Table Speech


“Rotary Awareness Month” Meeting
“Memories of Tokyo in the 1950s”

January 13, 2010

Mr. Christopher W. McDonald
Member of Tokyo Rotary Club

 I came to Japan in April 1950, so this year will mark my 60th Anniversary or ‘kanreki’ as a resident here in Tokyo. I worked for NCR Japan for the first 30 years. I joined Tokyo Rotary Club in April 1981, a year after becoming President of Rolex Japan, sponsored by Kakuichiro Fujiyama. It would be difficult to condense all my experiences of 60 years, so my speech today will focus on what Tokyo was like in the 1950s soon after the war.

 I first landed at Haneda Airport on April 25th, 1950 on a BOAC flight from Hong Kong. Haneda Airport was the US military airbase then, allowing a limited number of commercial flights. Immigration and customs formalities were handled by Japanese officials.

 It was a dull rainy day, and the roads to central Tokyo were still badly scarred by the bombing raids of 1945 with numerous potholes. No new buildings had been constructed yet, leaving Tokyo with miles of drab buildings and small dwellings, a monotonous and dreary town.

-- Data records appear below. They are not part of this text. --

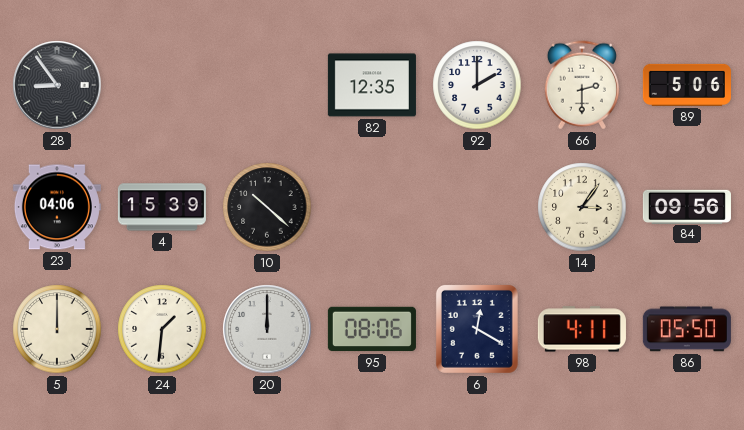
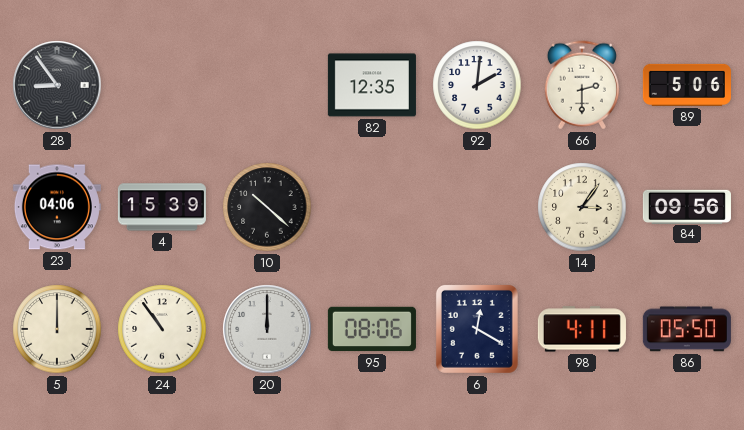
92: 2:00 -> 2:01
24: 1:31 -> 10:54
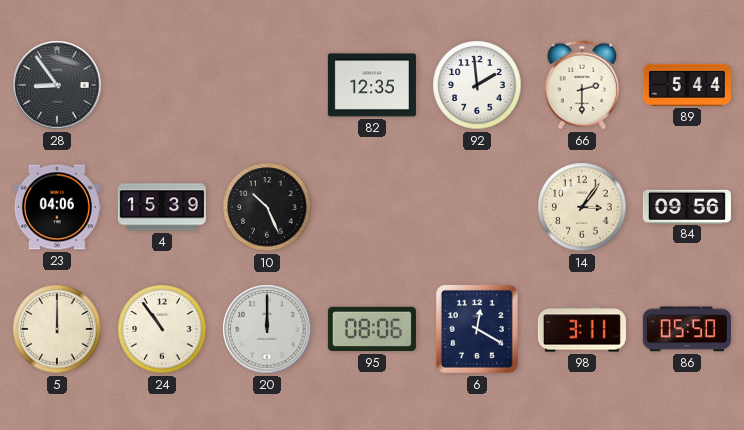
92: 2:01 -> 1:59
89: 5:06 -> 5:44
10: 10:22 -> 10:26
98: 4:11 -> 3:11
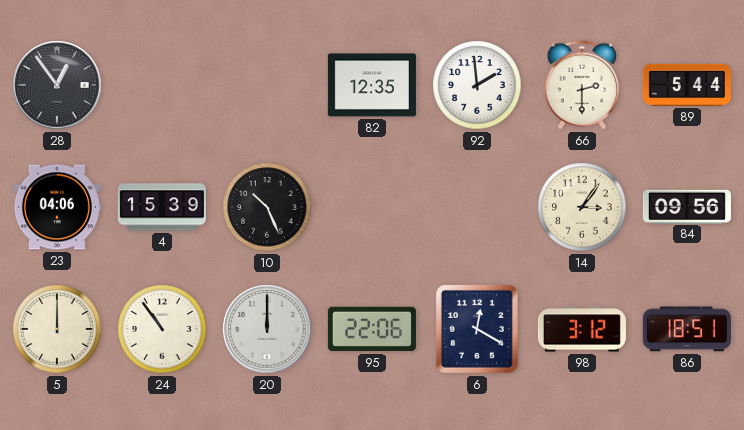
28: 8:54 -> 12:54
95: 08:06 -> 22:06
98: 3:11 -> 3:12
86: 05:50 -> 18:51
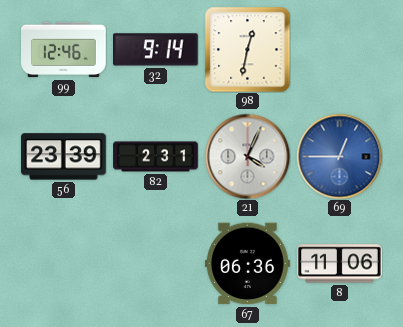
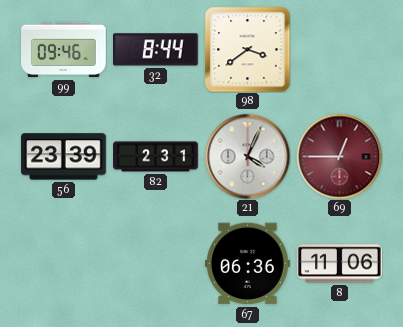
99: 12:46 -> 09:46
32: 9:14 -> 8:44
98: 12:32 -> 3:39
69 dial: blue -> burgundy
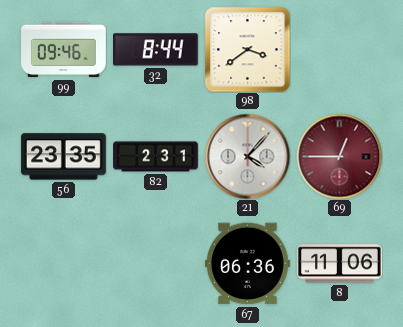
56: 23:39 -> 23:35
21: 4:04 -> 4:07
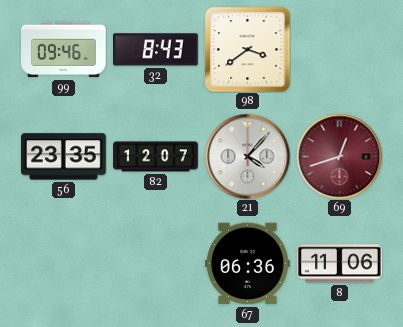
32: 8:44 -> 8:43
82: 2:31 -> 12:07
69: 12:45 -> 12:42
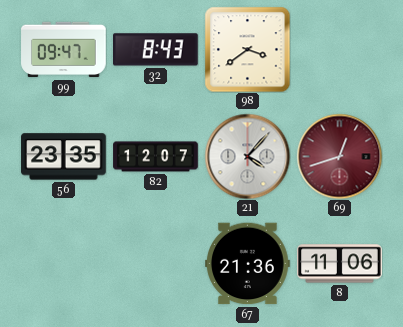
99: 09:46 -> 09:47
67: 06:36 -> 21:36
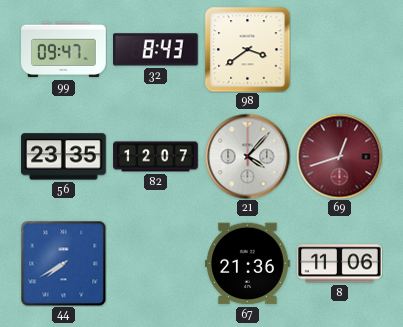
44: none -> 7:40
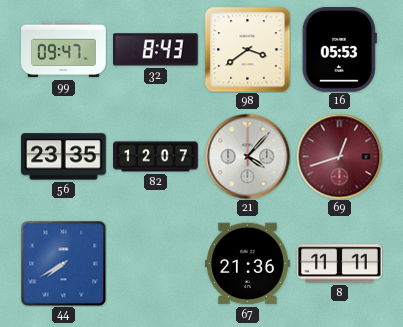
16: none -> 05:53
8: 11:06 -> 11:11
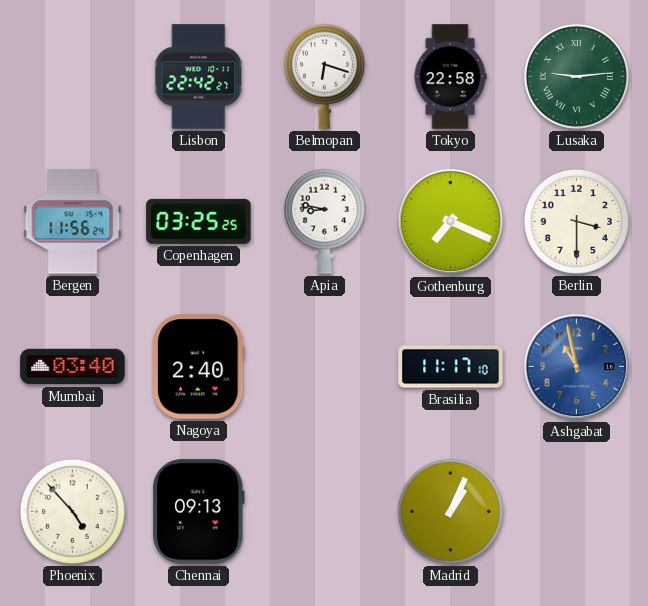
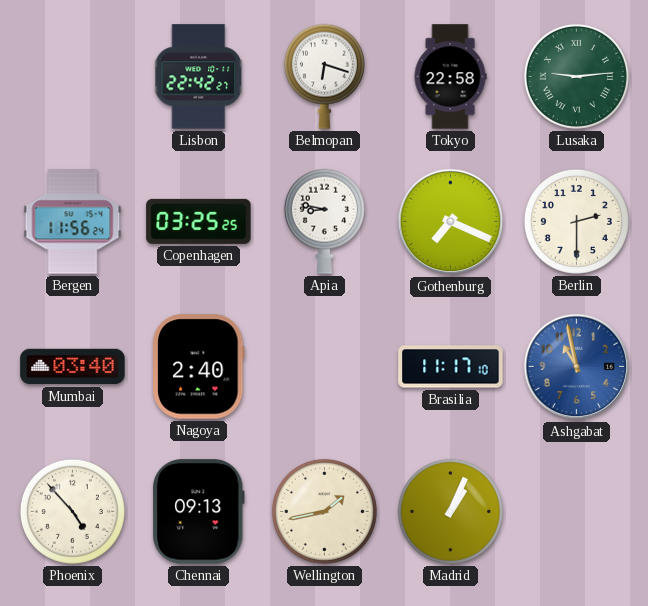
Berlin: 3:30 -> 2:30
Wellington: none -> 1:43
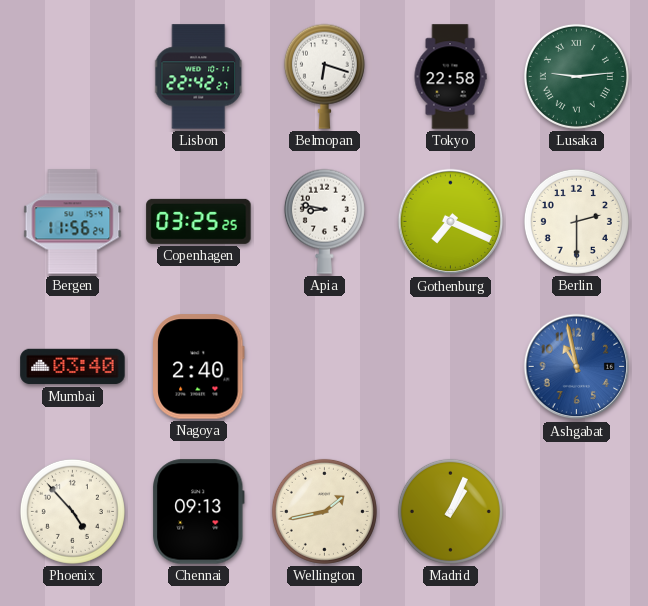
Brasilia: 11:17 -> none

 My official status was a ‘foreign trader,’ meaning foreign nationals engaged in commercial activities with the permission from SCAP (Supreme Commander for the Allied Powers). I stayed at Hotel Teito, the predecessor of Palace Hotel, which was reserved exclusively for foreign traders. Imperial Hotel was for the exclusive use of senior US military officers, whilst the old Marunouchi Hotel was reserved for the British Commonwealth military officers. There were very few hotels in Tokyo then, because hotels like Okura, New Otani, Hilton and Palace were constructed in the early 1960s for the 1964 Tokyo Olympic Games. With so many foreign traders visiting Japan to seize the immediate post-war business opportunities, available rooms were hard to find. I first had to share the room with three other guests, with one bathroom and practically no room for chairs. I can’t complain because I was lucky enough to finally get a room to myself, after a few weeks, by pressing the manager for better accommodation. My office was in Ginza, a walking-distance from the Hotel.

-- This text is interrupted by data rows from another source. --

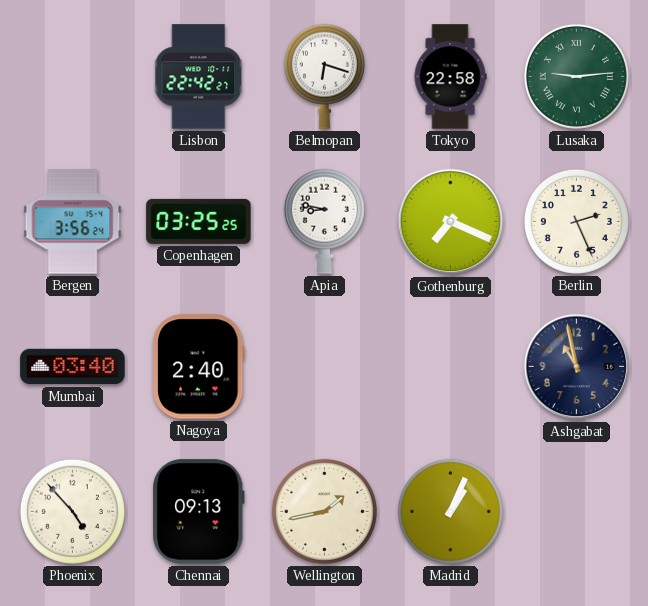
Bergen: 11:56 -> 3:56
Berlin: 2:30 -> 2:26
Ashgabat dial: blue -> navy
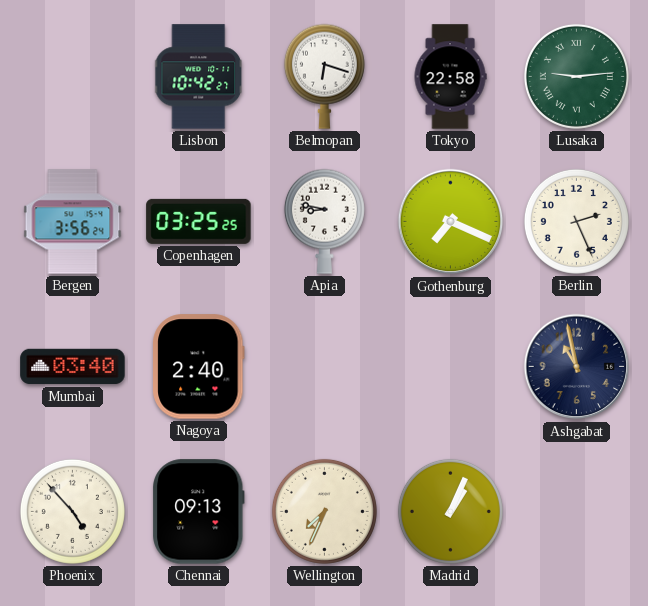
Lisbon: 22:42 -> 10:42
Wellington: 1:43 -> 7:34
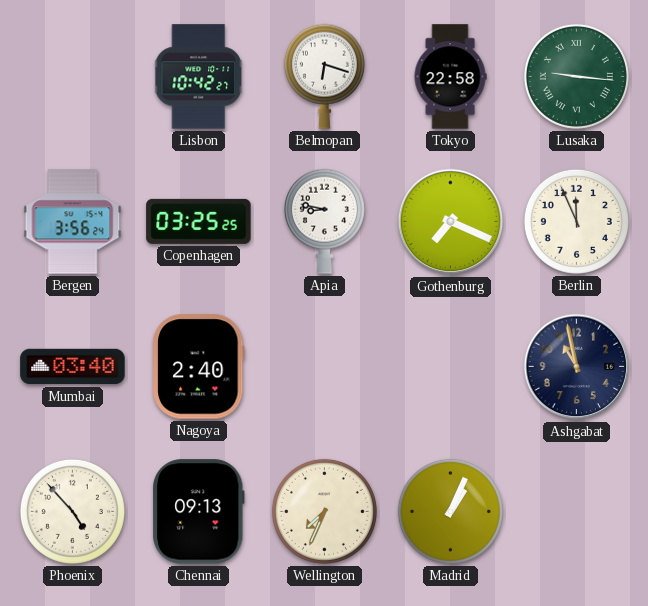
Lusaka: 9:14 -> 9:16
Berlin: 2:26 -> 11:56
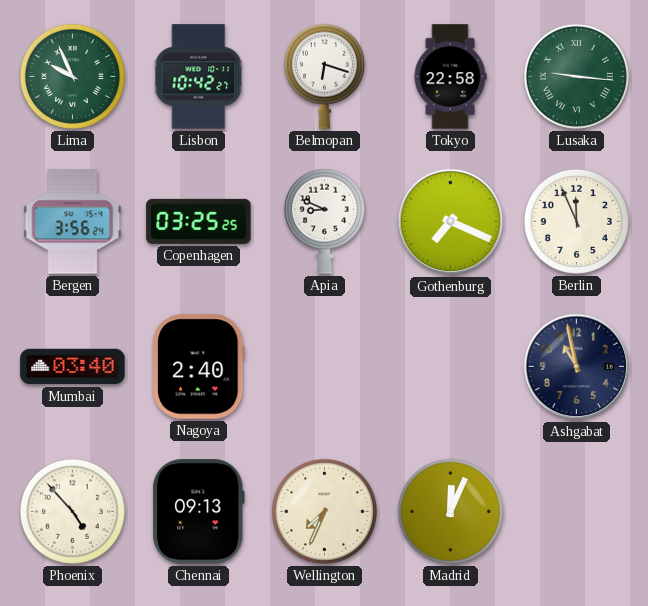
Lima: none -> 9:56
Apia: 8:47 -> 8:49
Madrid: 1:04 -> 12:04
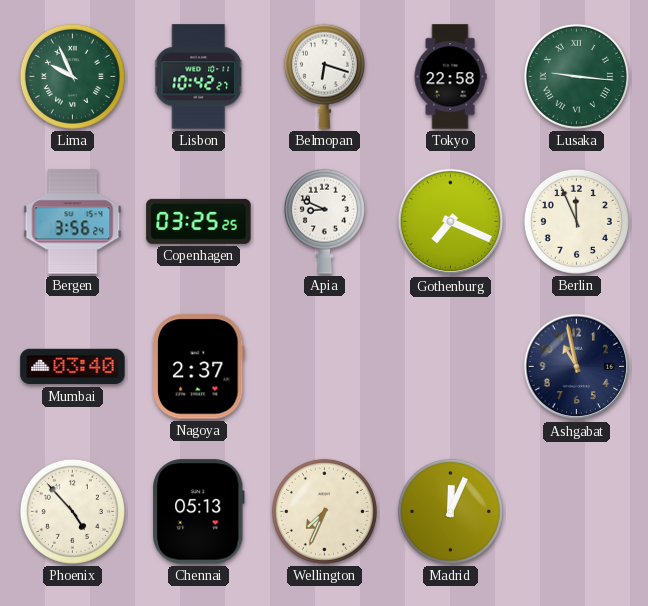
Nagoya: 2:40 -> 2:37
Chennai: 09:13 -> 05:13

 Tokyo in 1950s was vastly different from what it is today. Streetcars still ran in the city center and dozens of ‘yatai’ (small stalls) were set up along the Ginza, selling variety of local merchandise and souvenirs for the American GIs. There was also a black market operating around Ginza, Shinjuku and Shibuya, peddling mostly imported American goods. The authority appeared to turn a blind eye to these activities, for business flourished until the Peace Treaty was signed in 1951.

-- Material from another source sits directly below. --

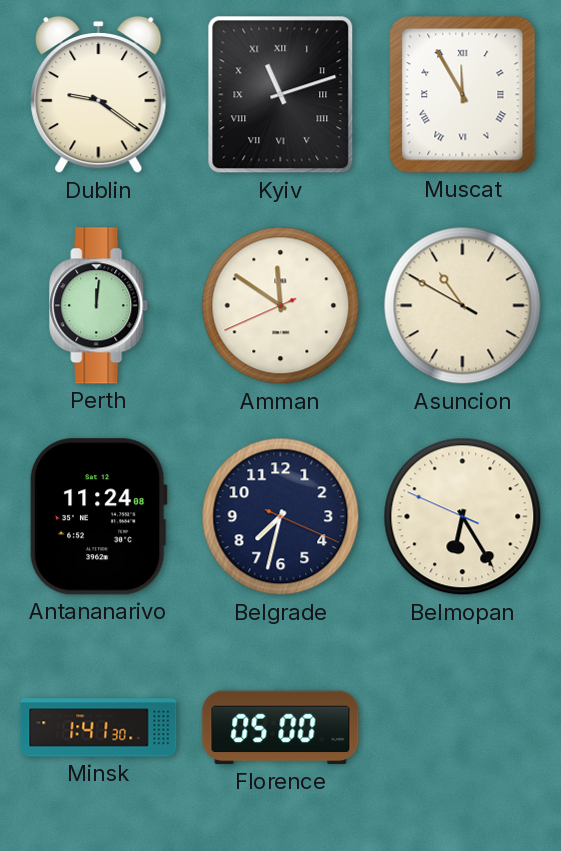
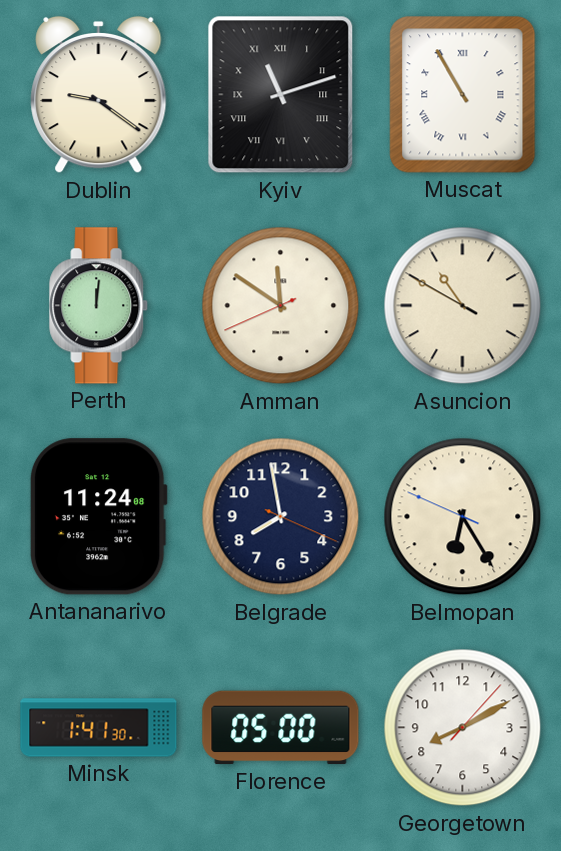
Muscat: 11:55 -> 10:55
Belgrade: 7:32 -> 7:58
Georgetown: none -> 8:10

 One thing I still recall is the average men in the street, despite all the hardships in the post-war years, were never openly despondent, never complained, was always clean and neatly dressed, and above all, appeared to still retain a real sense of pride in being Japanese. I am often tempted to draw comparison with the society of today.

 It was not unusual for us to carry around several different kinds of currency then, including the Japanese Yen curiously called the “indigenous Yen.” Fixed exchange rate was \360 to US dollar and \1,008 to the sterling pound. But you could purchase almost anything with the almighty US dollar. There was also MPC (Military Payment Certificates), which was for official use at US military camps and facilities including the PX (Post Exchange Store). Foreign traders had our own currency coupons ‘Foreign Traders Payment Certificate’ to be used at designated outlets such as the OSS (Overseas Supply Store) in Ginza and other similar establishments. The British Commonwealth Forces (BCOF) also had their currency for use in the main base Ebisu Camp.

 As my office was in Ginza, I tended to spend the evening with Japanese friends in and around the area, which was home to hundreds of clubs, bars and cabarets. There were plenty of small Japanese eating places to be found, especially around Shimbashi and Yurakucho, while western-style restaurants were few. What is to note is that almost all of these bars and clubs were ‘off-limits’ to military personnel. It was a common sight for several burly American MPs to suddenly appear and demand ID from non-Japanese present. Any military personnel found were immediately escorted off the premises.

 I visited various offices in the Marunouchi district for business. The Diichi Seimei Building at Hibiya was the SCAP Headquarters where General MacArthur had his office. He shuttled between his Headquarters and his residence at the US Embassy. Many Japanese were in awe of MacArthur, and gathered daily to catch glimpse of him as he commuted. When MacArthur was recalled by President Truman in April 1951, as many as 300,000 Japanese citizens lined the route from the American Embassy to Haneda at 6:30 am to bid him farewell.

 After staying at Hotel Teito for about two months, I moved to a small house found by my Company in Soshigaya-Okura. In 1952, I moved again to Kichijoji.

 My speech touched the surface of what Tokyo was like in the 1950s. It was indeed a different world. Tokyo today is a far more comfortable place to live in. Yet I feel a sense of nostalgia when I look back on those relatively primitive but nonetheless happy days.